If we thus want to create human-like artificial beings (a big if, to be sure), and want them to be morally accountable entities, we need to endow them with capabilities that will also make them genuine producers of art. We need, in other words, to make them feel. It is then telling that there seems to be precious little research into imbuing AI with emotional states; most articles connecting emotion with AI seem to be concerned with getting artificial agents to respond appropriately to our emotions. That we are nevertheless being promised human-like artificial minds on a timescale of months to years speaks to a strangely parochial image of the human mind as a ‘calculation engine’ that still pervades the fundamental assumptions of machine intelligence. In truth, nobody today knows how to bridge this gap, how to give an artificial agent the lived experience and meaningful choice characteristic of human mental life.

We can program the exact sequence of moves into the toy car, so that it traverses the labyrinth flawlessly. But then, the labyrinth itself will no longer play a role to the car. The way the world impresses itself upon us is when we bump into a dead end, and are forced to reconsider our course. Image credit: Joachim Schnürle on Unsplash

I have considered both of theses issues at some length in these pages previously.
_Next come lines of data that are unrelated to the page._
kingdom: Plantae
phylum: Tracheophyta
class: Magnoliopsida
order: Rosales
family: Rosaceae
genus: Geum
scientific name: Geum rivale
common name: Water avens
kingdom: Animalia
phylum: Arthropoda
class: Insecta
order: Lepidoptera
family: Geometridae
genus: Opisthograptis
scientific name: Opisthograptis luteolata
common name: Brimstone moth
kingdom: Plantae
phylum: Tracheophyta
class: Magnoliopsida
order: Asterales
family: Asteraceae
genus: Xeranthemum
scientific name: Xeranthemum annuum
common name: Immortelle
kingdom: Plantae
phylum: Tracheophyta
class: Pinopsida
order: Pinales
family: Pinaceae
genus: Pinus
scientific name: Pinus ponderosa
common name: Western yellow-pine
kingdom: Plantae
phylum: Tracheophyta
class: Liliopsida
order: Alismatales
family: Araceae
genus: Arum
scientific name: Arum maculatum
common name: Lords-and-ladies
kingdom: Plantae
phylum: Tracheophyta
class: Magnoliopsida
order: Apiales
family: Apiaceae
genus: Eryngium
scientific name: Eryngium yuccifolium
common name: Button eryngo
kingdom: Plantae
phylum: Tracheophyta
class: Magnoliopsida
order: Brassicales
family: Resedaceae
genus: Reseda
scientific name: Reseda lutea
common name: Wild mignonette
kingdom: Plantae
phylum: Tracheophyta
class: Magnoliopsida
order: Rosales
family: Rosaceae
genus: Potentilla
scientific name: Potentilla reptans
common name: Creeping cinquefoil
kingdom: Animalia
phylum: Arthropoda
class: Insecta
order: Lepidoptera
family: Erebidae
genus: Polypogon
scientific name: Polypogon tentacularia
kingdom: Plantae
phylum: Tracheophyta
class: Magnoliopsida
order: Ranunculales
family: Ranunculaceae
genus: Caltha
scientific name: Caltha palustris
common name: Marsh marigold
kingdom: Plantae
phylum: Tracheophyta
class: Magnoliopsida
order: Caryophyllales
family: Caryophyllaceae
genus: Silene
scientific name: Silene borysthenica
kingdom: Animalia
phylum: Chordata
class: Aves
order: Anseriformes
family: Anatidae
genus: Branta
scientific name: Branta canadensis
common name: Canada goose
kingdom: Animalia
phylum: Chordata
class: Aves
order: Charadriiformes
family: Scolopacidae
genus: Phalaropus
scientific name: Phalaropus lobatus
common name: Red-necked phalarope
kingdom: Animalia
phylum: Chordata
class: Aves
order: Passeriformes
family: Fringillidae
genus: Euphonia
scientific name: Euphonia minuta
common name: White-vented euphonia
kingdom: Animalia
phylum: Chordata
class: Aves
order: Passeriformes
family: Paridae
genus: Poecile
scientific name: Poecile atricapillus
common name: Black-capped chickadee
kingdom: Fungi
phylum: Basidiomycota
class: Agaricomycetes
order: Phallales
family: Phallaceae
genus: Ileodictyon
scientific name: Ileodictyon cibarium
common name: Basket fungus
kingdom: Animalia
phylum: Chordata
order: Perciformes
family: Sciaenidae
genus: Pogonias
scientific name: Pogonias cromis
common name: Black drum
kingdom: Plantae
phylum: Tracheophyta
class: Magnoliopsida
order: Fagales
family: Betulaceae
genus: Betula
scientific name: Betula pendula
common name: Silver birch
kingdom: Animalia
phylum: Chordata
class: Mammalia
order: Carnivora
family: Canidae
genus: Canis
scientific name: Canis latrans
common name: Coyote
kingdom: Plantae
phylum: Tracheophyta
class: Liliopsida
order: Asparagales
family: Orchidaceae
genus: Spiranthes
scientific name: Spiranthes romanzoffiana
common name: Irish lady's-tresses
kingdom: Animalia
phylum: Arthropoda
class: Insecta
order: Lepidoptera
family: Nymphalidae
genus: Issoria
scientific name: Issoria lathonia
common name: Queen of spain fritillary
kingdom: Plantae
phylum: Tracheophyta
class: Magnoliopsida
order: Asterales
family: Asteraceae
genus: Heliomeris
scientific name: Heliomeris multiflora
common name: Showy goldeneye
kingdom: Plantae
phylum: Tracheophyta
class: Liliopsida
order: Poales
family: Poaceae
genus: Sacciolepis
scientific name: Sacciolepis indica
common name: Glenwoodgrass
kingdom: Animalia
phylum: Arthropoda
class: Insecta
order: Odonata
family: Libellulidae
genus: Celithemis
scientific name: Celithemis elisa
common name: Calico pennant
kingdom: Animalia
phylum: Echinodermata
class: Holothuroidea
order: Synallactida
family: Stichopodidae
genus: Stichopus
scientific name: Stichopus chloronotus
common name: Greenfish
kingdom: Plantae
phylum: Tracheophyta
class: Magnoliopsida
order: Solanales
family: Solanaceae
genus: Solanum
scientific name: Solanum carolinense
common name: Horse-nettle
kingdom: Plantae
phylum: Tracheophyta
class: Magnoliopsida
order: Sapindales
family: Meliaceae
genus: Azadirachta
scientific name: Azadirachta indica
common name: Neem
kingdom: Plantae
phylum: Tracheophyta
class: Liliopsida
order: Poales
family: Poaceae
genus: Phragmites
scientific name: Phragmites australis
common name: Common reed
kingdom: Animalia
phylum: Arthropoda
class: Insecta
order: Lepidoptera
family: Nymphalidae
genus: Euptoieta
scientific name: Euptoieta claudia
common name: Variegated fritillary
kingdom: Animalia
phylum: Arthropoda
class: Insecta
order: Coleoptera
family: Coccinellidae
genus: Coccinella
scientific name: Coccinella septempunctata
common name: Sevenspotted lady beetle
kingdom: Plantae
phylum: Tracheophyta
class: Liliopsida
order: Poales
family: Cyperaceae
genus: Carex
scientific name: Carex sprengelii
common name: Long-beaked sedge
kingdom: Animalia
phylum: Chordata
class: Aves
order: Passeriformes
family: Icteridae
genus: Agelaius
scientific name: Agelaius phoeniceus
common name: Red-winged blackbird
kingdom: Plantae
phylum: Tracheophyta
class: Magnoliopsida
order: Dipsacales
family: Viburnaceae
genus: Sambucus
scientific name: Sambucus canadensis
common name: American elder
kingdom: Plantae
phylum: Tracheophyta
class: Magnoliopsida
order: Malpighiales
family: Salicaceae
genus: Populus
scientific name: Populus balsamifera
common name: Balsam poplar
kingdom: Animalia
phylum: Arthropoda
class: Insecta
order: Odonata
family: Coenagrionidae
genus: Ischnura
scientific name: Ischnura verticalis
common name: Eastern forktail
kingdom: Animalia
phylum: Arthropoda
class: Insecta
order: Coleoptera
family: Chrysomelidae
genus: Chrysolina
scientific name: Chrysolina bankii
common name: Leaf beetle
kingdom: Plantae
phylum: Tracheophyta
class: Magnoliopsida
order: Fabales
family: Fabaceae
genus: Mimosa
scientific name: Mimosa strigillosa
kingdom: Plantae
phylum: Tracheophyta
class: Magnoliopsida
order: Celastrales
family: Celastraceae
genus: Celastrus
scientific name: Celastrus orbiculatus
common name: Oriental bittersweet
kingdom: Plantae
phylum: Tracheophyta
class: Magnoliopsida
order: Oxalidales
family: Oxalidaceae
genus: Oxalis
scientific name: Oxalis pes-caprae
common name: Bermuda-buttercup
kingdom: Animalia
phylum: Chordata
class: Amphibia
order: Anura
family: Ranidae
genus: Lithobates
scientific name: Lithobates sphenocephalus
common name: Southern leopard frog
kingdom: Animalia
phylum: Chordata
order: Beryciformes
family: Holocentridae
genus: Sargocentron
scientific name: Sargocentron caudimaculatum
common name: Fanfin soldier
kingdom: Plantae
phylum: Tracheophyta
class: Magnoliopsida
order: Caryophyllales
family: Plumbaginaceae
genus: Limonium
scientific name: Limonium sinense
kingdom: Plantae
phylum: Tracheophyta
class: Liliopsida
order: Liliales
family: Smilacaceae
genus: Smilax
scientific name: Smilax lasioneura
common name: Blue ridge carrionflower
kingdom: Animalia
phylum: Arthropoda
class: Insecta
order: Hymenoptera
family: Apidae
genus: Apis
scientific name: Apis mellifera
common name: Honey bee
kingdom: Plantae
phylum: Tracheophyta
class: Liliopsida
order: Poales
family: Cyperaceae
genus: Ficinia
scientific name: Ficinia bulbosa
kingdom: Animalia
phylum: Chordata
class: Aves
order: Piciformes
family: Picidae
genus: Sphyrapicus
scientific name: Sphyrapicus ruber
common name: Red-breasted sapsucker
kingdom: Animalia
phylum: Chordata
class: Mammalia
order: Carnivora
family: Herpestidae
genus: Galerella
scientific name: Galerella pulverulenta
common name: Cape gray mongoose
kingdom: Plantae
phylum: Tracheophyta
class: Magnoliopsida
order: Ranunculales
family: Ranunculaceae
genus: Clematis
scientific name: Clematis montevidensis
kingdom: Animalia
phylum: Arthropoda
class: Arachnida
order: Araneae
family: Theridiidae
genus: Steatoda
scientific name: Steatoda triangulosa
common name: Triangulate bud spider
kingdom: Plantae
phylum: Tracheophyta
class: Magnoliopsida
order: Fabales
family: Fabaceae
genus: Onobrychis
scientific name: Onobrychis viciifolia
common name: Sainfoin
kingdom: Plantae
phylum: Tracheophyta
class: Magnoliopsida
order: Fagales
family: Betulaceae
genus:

For now, let me just offer up a hint that they are not truly separate. Consider a toy robot, programmed to navigate a labyrinth of a certain size: if we give it a fixed system of rules for how to turn at what juncture, it will just carry out those movements regardless—‘mindlessly’, if you will—even if the walls aren’t actually there. For such a fixed-rule machine, the outside world effectively plays no role, need never be present—it is decoupled from any outside influence. Its performance may well be perfect, just as the performance of an AI at some carefully circumscribed task may be, but in a very real sense, it just doesn’t know what it’s doing.

The trouble with this is that the world isn’t a labyrinth of fixed size. Consequently, there is no fixed-size set of steps we can program into the robot to navigate it. Rather, an agent needs to be, in some sense, able to experience itself within the labyrinth—the outside world needs to be present to it—in order to generate options, and be capable of genuine choice to bring anything novel into being, to act rather than merely react. It is only where we are confronted with options in the world—where we bump into it and find our reservoir of pre-fixed judgments and assumptions exhausted—that experience and thought arises, and the automaton has neither.

Of course, the troubling conclusion then is that any attempt to make AI ‘align’ with our interests would be tantamount to slavery. It might solve the ‘problem’ of alignment: it is, in the end, not all that hard to manipulate affect towards a desired result. The problem is often described as the impossibility of controlling an entity smarter than yourself: but the single-celled Toxoplasma gondii readily achieves its aim of getting its host, the much smarter rat, eaten by a cat, to take up residence and mature in the latter—it just takes away the rat’s reason to act, its fear response. Controlling the affect enables control of the entity, without any need to create rules that outsmart its aims. By manipulating affects, control can be exerted over those that are both smarter and more powerful, as centuries of human bondage in various guises, of rule of the few over the many, attest to. But is that really the way we want to move forward?